Data provided:
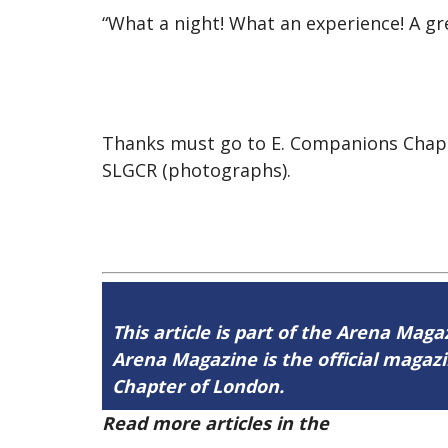
“What a night! What an experience! A gre
Thanks must go to E. Companions Chapt
SLGCR (photographs).
This article is part of the Arena Maga
Arena Magazine is the official maga
Chapter of London.
Read more articles in the
Arena Issue 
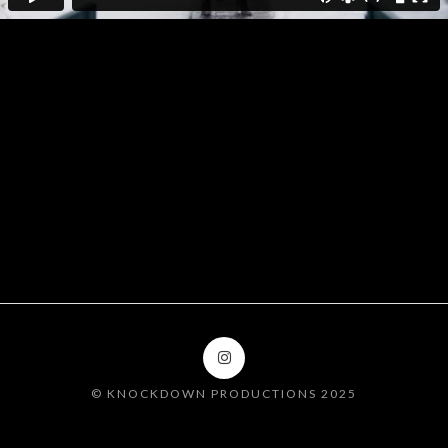
DOORBELL SEASON
FT. CARRIE
UNDERWOOD
© KNOCKDOWN PRODUCTIONS 2025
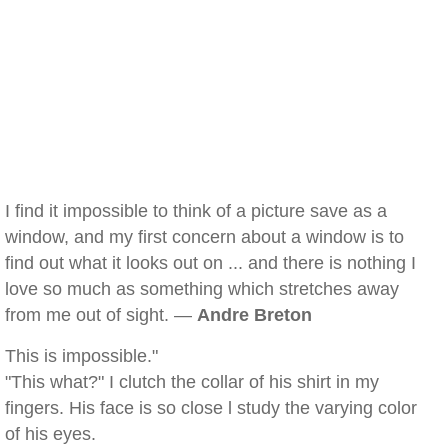
I find it impossible to think of a picture save as a
window, and my first concern about a window is to
find out what it looks out on ... and there is nothing I
love so much as something which stretches away
from me out of sight. —
Andre Breton
This is impossible."
"This what?" I clutch the collar of his shirt in my
fingers. His face is so close l study the varying color
of his eyes.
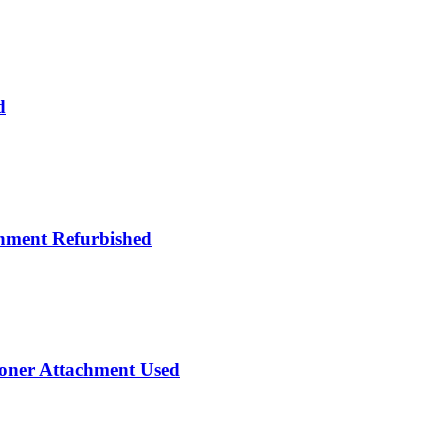
d
hment Refurbished
ioner Attachment Used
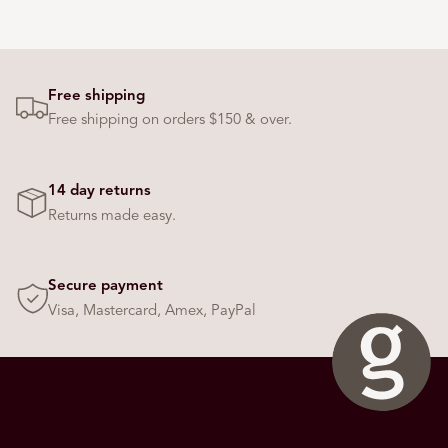
o
w
s
t
Free shipping
o
Free shipping on orders $150 & over.
n
a
v
14 day returns
i
Returns made easy.
g
a
t
Secure payment
e
Visa, Mastercard, Amex, PayPal
.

Task directions: Copy out every line of the data where the word "Arena" occurs.

Task solution:
This article is part of the Arena Maga
Arena Magazine is the official maga
Arena Issue 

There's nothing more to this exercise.